By contrast, capital invested in a business should continue to be productive to an economy even after the initial investment (although that will depend somewhat on the type of business and the cost of the investment). This is largely because economic growth (and ultimately, living standards) is spurred by two factors — population growth and technological improvement. Such technological improvement is created by businesses using capital to improve processes (efficiency gains) and developing new products and services. Think of Ford developing the production line or Cyrus McCormick’s creation of the “Reaper” which revolutionised farming practices. Not too many great technological leaps occurred while someone was sitting in their living room watching the rugby on a 50-inch plasma.
The issue is more relevant as Australians spend more money (as a proportion of their net worth) on property. Australians who live in capital cities now devote approximately six times their disposable income on property purchases — traditionally, Australians spent less than three times their income on their principal dwelling. That means that monies that would previously have been invested in real businesses are now being spent on housing.

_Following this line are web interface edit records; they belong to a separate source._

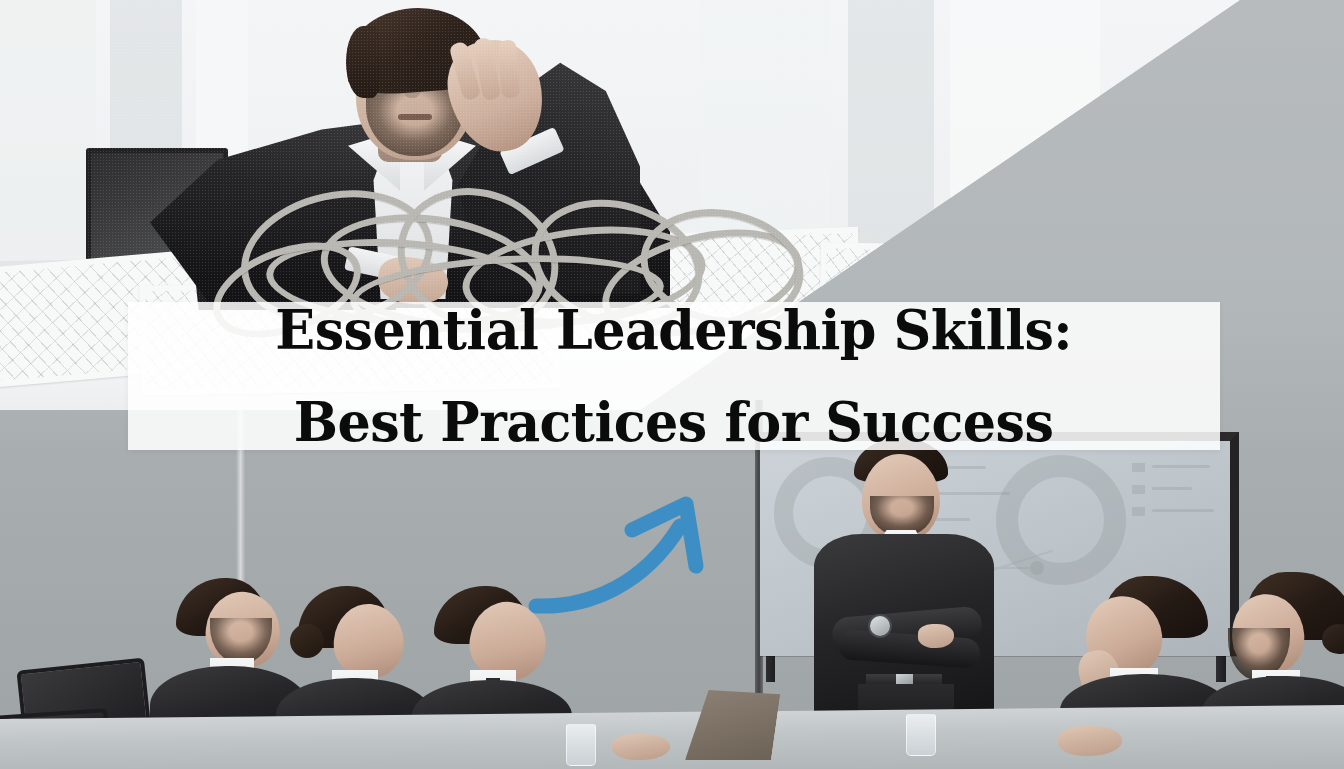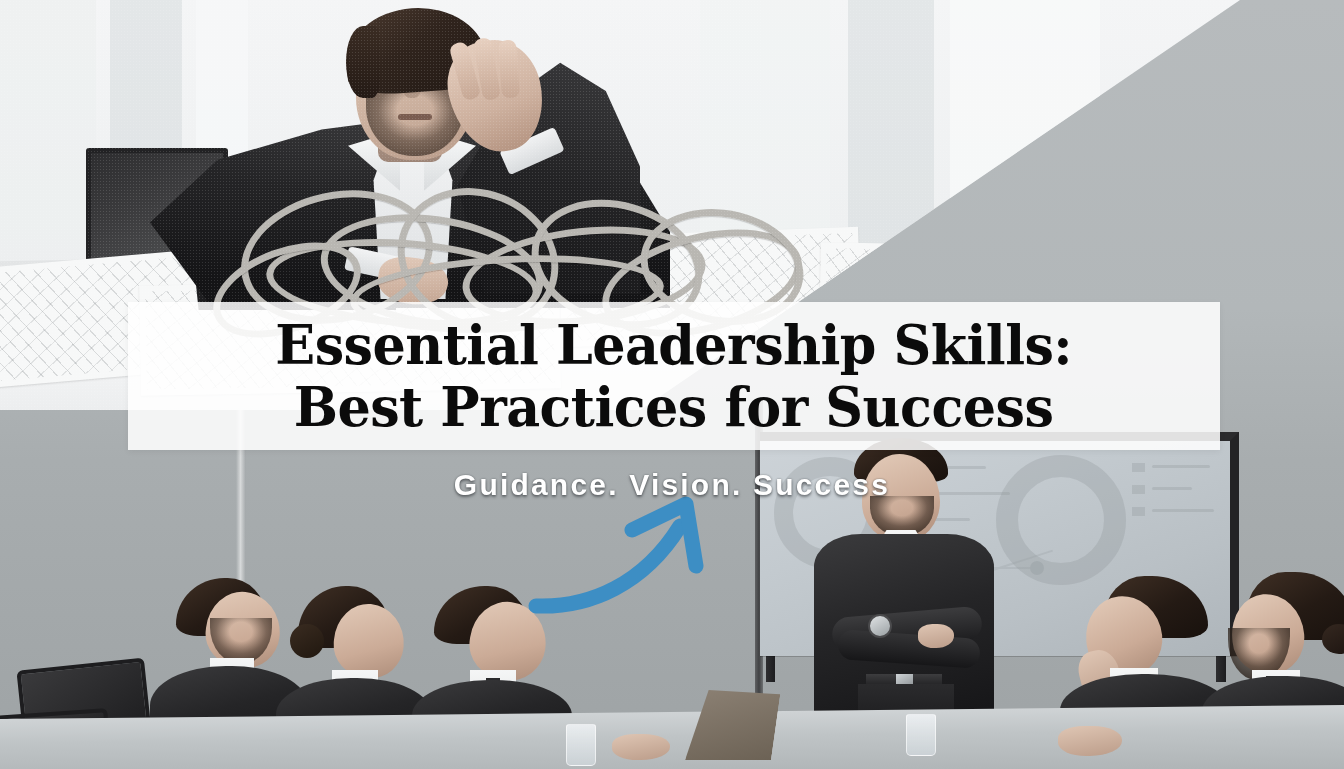"Essential Leadership Skills:" .title-band { justify-content: center -> space-between }
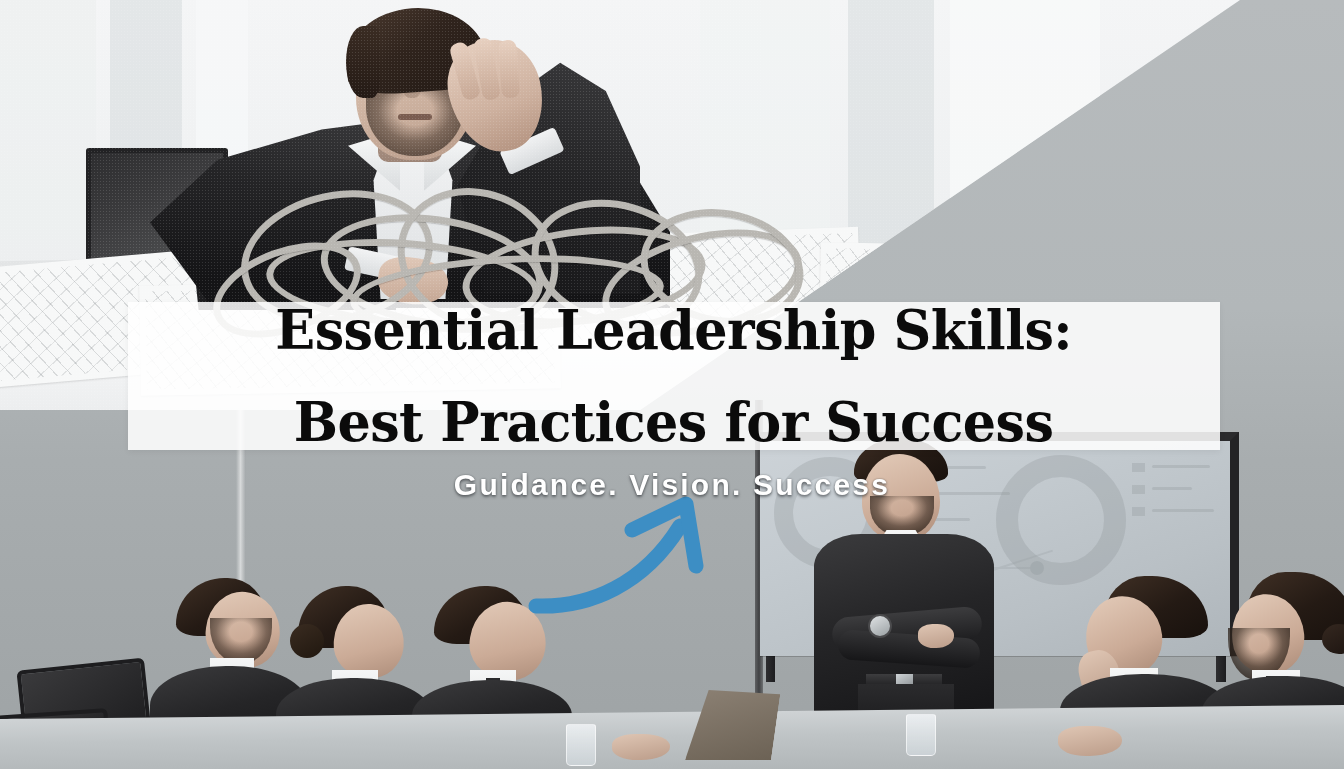"Guidance. Vision. Success" div.subtitle { html: <div>Guidance. Vision. Success</div> -> none }
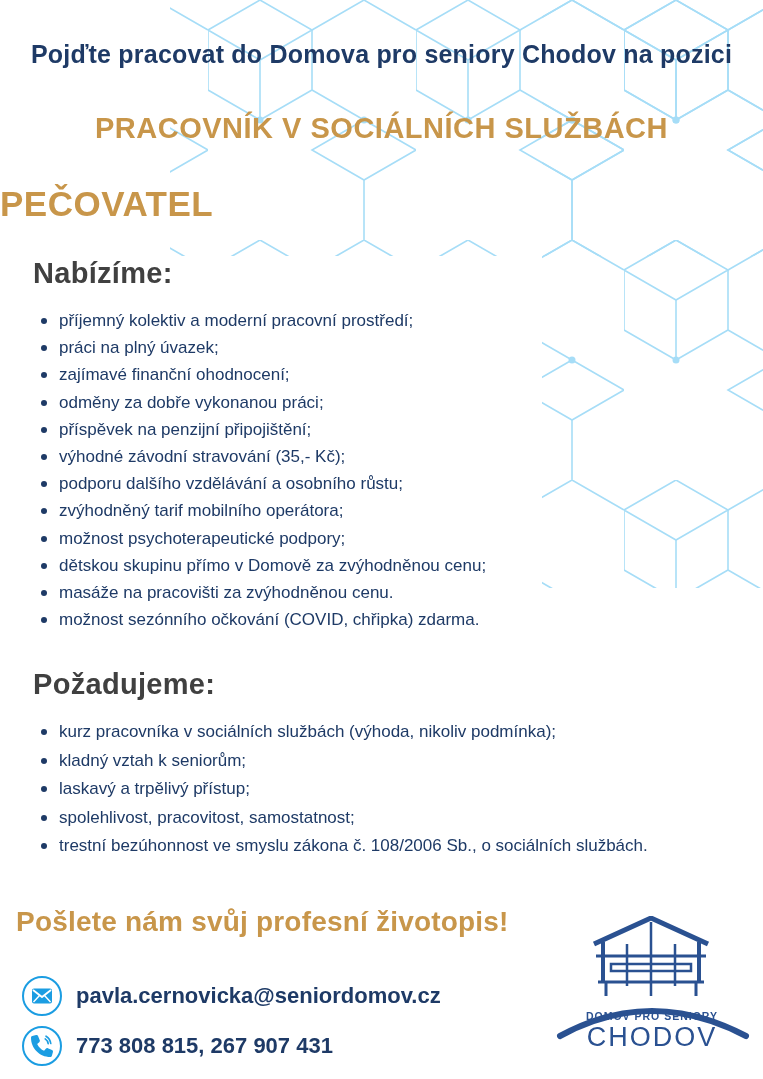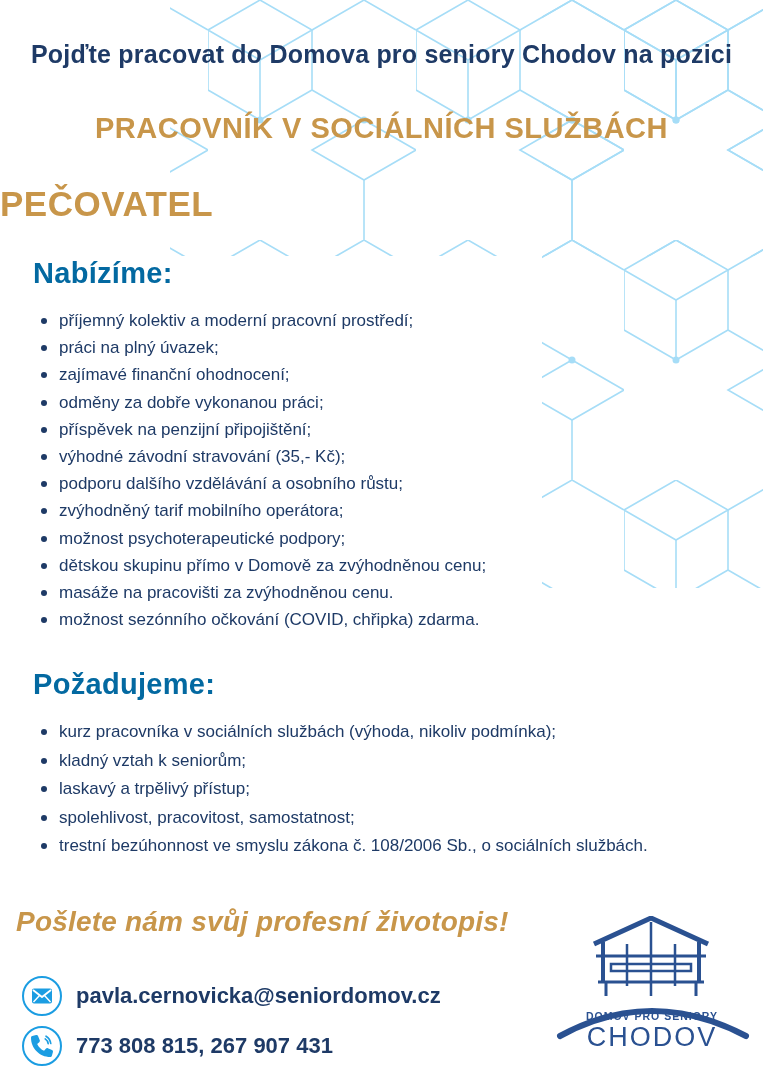"Nabízíme:" .section-heading { color: #0369a1 -> #404040 }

Further, the size and luxuriousness of the housing structures have also substantially increased in recent decades — while that serves to ensure that Australians are living more “comfortably” and creates a short-term boost in living standards, it creates little additional productivity (if the goal of housing is to merely provide “shelter”, the construction of such “McMansions” leads to spending far more capital on housing than what is actually required). So even if housing could be “productive” — like investing in dot.com businesses in the late 1990s, the market has become so distorted that the marginal benefit from investment in the sector is minimal.
Adapting the theory to Australia now, the question remains — are we better off investing our scarce capital (savings) in buying larger and more expensive houses or by investing in real businesses?
When an economy invests in business, those businesses generate organic growth by devoting a portion of their capital to technological improvements. (Further, business owners are not only motivated to continually increase profits, they will also be able to compound their capital by reinvesting in the business itself). By contrast, investment in housing creates an initial burst of growth, but little other benefits after that point. The problem is exacerbated when people spend money to build a larger and more luxurious house than is necessary. (Further, the economic boost is only created for new housing — not the purchase of existing housing stock, which creates economic waste through needless transaction fees).
In 2009, an apartment was purchased in East Melbourne for almost $20 million — that money was largely collected by the developer who constructed the building. The $20 million spent will no doubt provide shelter to its occupants, but that same shelter could most likely have been purchased elsewhere for a fraction of that sum, with the monies instead being used by a business to develop new products or services.
The Australian housing bubble, led by Melbourne (which recorded price growth of almost 30% in the past 12 months) is causing investment in over-priced property to the detriment of dynamic business. This may be “productive” for real estate agents or mortgage brokers, but not for the Australian economy.